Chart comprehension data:
+++

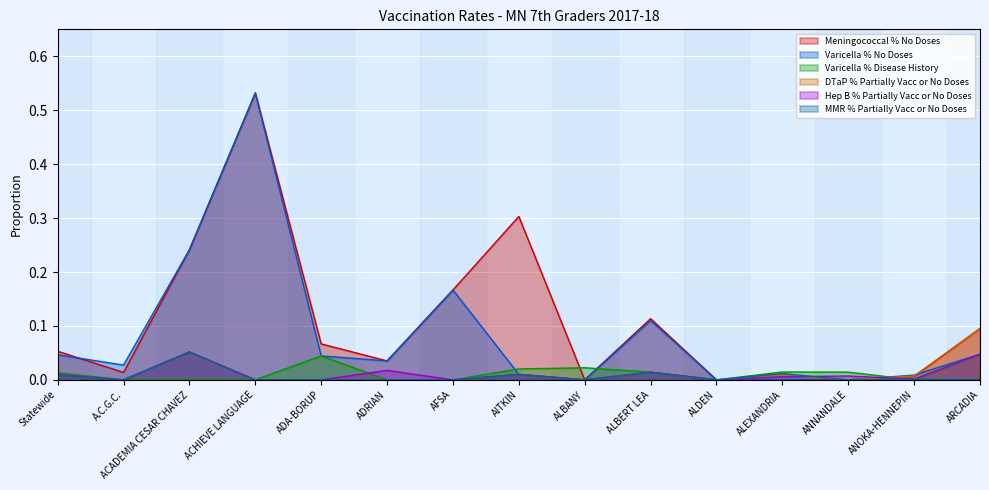

The MMR % Partially Vacc or No Doses series shows 0.0 at ADRIAN. True or false?

True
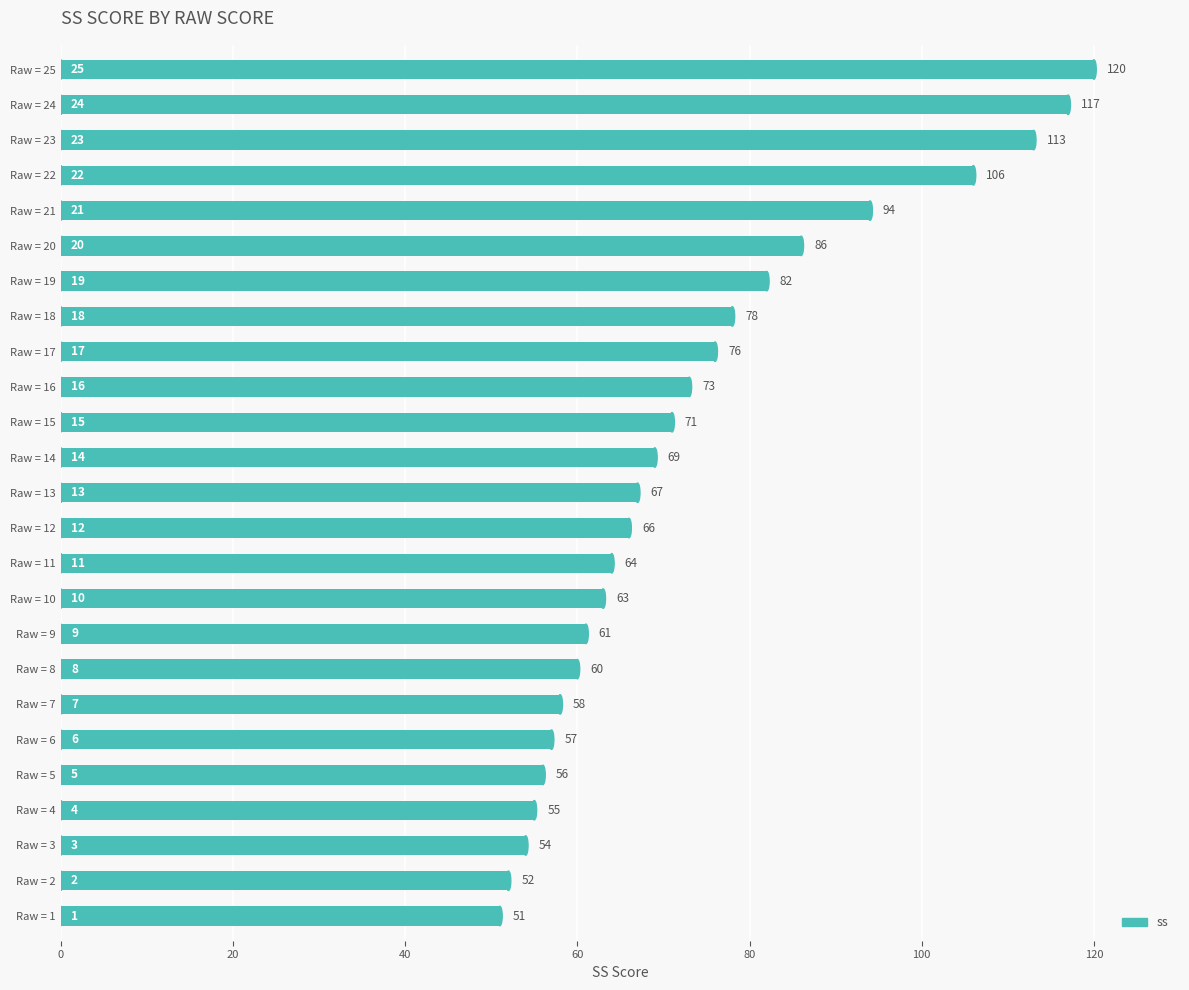

What is the difference between the second highest and second lowest values?

65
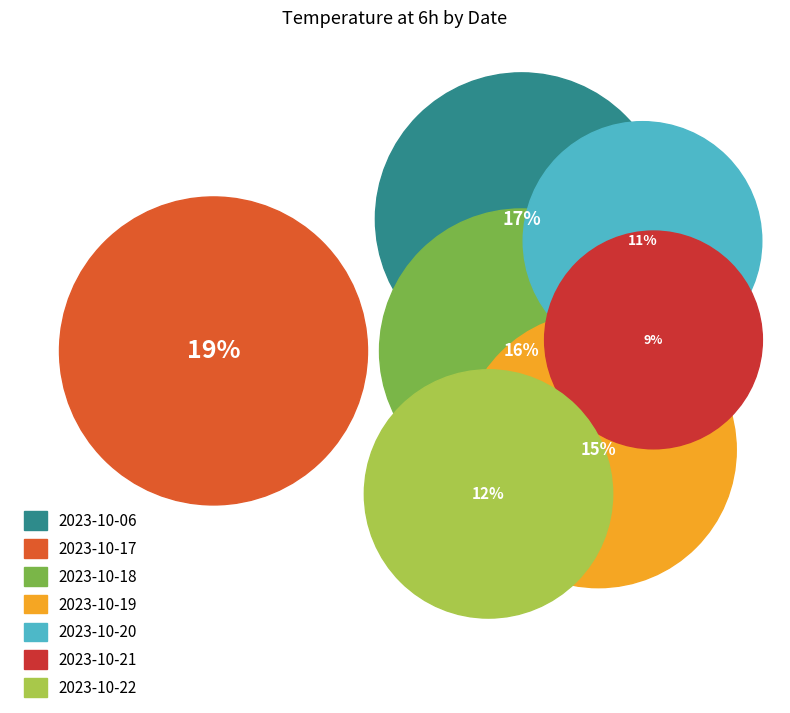

Which slice is the smallest?

2023-10-21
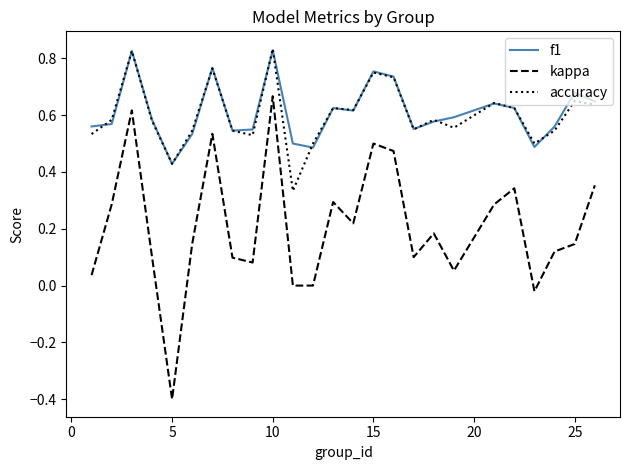

Which series has the largest range (max minus min)?

kappa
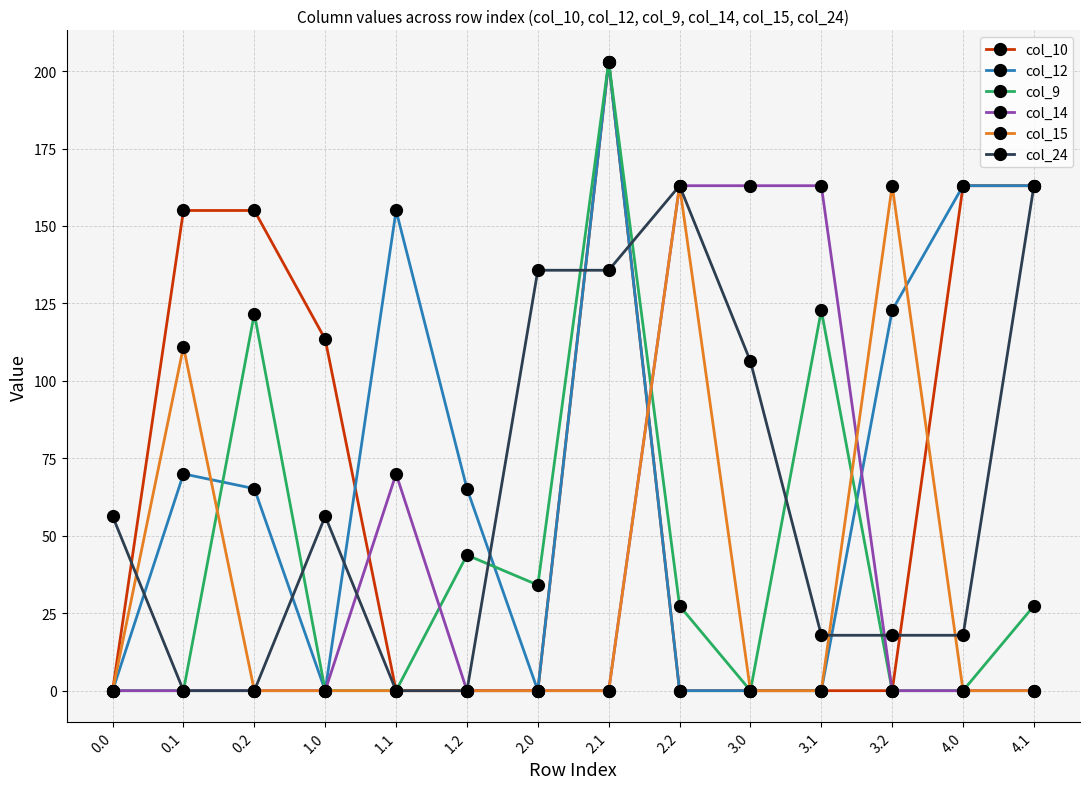

After their last crossing, which series has the higher values: col_15 or col_24?

col_24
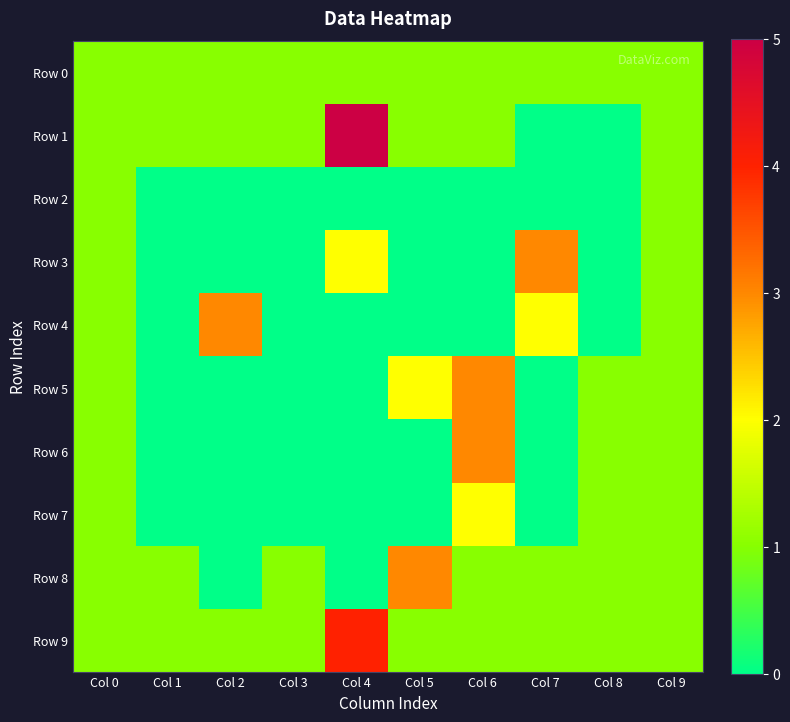

What is the total value across all series at Col 7?

8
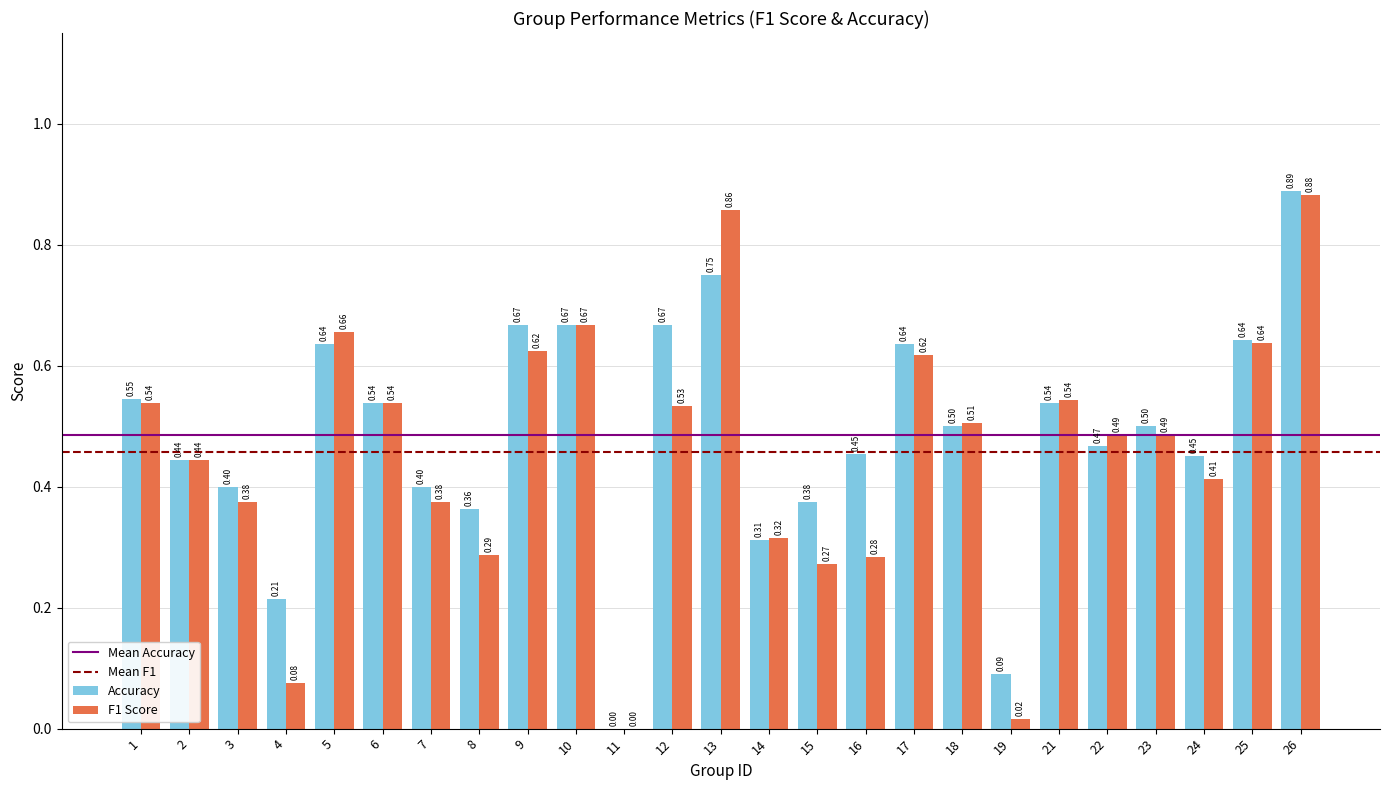

What is the sum of the Accuracy values at 26 and 5?

1.5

+++

Switch "Accuracy" to "Precision" in the items, starting with the line that contains "What is the sum" and going on through the end of the items. Leave everything else unchanged, and write out only those lines.

What is the sum of the Precision values at 26 and 5?

1.5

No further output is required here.